[Excerpts from a dataset]
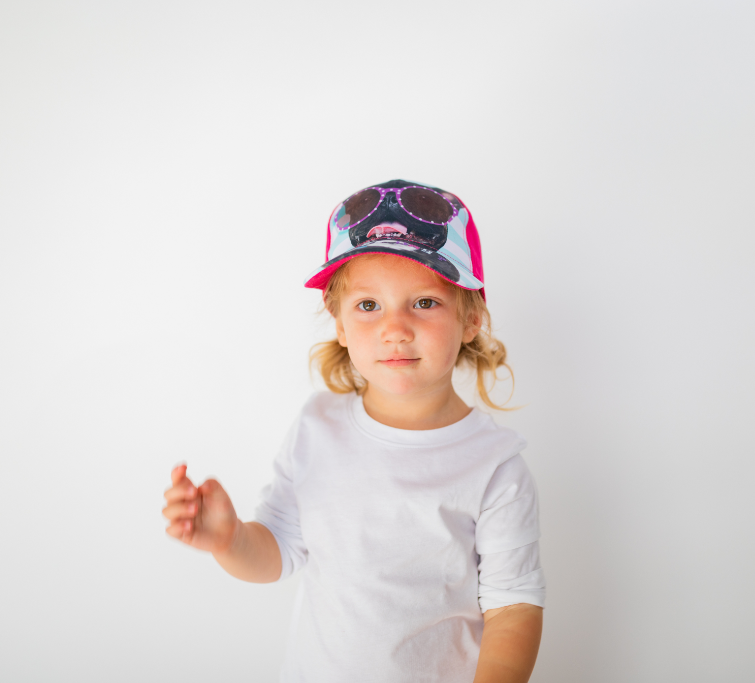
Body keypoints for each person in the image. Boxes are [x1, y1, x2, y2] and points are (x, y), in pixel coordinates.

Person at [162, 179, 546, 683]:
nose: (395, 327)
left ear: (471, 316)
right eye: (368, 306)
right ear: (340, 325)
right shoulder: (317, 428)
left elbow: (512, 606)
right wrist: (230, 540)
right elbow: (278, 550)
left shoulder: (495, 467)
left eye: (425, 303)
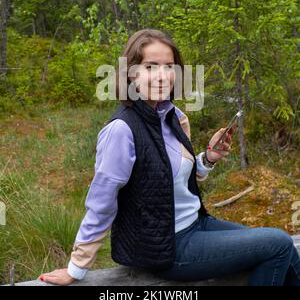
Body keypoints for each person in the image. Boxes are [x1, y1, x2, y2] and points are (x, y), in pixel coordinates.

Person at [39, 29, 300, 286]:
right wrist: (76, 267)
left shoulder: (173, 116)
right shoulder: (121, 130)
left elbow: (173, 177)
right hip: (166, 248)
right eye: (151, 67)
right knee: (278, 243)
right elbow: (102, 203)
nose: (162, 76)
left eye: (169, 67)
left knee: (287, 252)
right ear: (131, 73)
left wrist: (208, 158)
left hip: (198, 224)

==

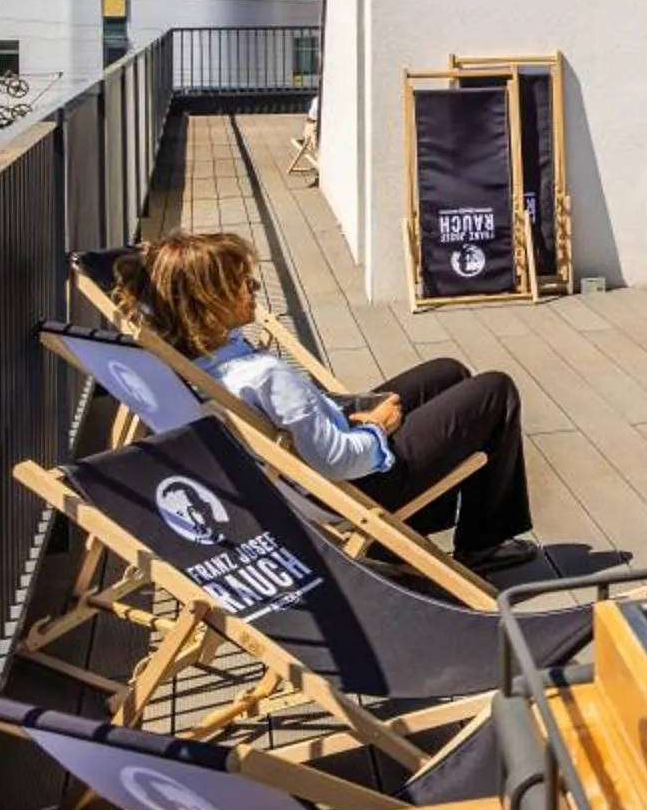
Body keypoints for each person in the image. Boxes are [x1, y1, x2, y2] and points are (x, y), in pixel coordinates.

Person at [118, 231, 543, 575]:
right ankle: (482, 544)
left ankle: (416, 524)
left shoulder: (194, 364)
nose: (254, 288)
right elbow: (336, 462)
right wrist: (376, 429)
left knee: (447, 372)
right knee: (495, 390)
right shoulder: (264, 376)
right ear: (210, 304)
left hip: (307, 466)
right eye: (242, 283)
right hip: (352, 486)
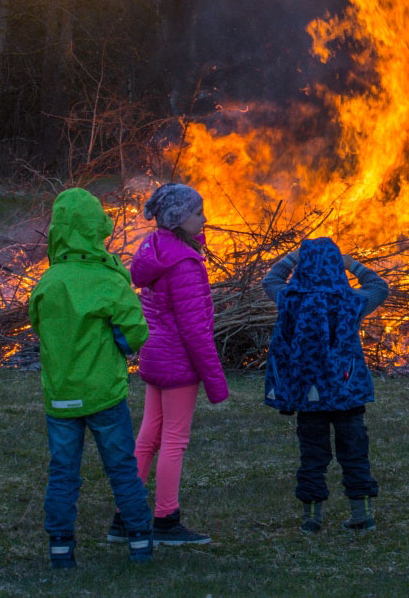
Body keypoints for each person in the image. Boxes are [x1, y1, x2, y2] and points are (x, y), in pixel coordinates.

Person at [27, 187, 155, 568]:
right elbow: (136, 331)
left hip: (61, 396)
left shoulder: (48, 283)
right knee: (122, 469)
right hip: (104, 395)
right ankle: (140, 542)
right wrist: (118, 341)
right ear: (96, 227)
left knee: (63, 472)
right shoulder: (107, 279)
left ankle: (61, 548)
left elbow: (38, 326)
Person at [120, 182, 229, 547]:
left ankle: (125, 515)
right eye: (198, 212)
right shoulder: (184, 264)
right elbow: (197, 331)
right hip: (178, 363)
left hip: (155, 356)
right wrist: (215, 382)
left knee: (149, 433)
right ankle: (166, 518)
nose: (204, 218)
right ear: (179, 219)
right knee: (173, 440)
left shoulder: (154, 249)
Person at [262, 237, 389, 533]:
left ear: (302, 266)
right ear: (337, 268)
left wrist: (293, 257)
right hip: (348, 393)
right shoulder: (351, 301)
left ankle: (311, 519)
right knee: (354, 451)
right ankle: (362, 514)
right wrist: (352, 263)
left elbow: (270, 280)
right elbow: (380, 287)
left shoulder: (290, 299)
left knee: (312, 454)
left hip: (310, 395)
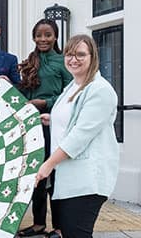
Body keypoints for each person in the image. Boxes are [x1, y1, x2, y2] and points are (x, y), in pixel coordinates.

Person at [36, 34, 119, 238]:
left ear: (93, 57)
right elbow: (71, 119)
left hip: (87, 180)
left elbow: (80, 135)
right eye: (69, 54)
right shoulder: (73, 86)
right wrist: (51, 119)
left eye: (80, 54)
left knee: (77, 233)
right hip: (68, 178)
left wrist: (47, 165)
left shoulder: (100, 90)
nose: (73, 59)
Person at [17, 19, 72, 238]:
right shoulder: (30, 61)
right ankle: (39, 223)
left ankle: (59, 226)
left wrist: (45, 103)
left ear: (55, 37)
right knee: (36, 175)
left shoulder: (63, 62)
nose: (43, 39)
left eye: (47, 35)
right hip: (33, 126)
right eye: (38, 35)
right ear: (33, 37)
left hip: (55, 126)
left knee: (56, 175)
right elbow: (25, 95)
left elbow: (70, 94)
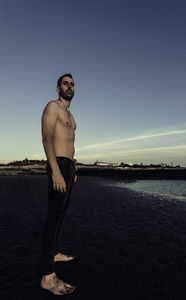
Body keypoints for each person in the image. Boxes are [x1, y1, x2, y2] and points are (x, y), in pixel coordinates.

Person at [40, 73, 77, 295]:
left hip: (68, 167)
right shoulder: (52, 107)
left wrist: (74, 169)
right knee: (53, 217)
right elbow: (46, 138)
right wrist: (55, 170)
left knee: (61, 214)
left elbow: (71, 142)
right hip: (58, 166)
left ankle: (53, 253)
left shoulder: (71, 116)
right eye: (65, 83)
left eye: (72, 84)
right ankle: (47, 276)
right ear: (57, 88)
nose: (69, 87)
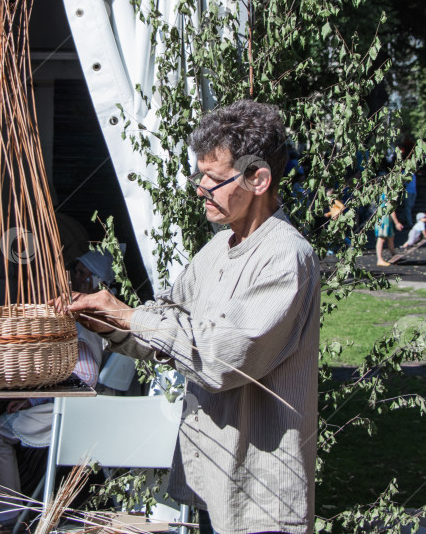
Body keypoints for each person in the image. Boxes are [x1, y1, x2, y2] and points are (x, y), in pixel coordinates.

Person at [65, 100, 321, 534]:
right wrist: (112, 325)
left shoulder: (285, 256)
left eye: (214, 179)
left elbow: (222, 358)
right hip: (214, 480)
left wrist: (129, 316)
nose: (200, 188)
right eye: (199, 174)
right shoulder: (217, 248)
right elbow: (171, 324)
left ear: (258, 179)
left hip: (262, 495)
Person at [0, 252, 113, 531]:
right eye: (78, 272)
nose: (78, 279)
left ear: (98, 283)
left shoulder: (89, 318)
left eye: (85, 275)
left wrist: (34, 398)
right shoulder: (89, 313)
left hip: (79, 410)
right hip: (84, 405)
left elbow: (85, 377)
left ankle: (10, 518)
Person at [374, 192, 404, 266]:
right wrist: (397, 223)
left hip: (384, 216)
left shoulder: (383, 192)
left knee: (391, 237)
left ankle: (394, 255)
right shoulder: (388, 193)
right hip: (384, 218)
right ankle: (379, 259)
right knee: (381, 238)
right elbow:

> [Directions]: Search the records for the word "nose" and copy out every line that holds it.

> [Task output]:
nose: (395, 327)
nose: (162, 76)
nose: (254, 288)
nose: (204, 218)
nose: (73, 59)
nose: (43, 39)
nose: (69, 87)
nose: (200, 188)
nose: (78, 279)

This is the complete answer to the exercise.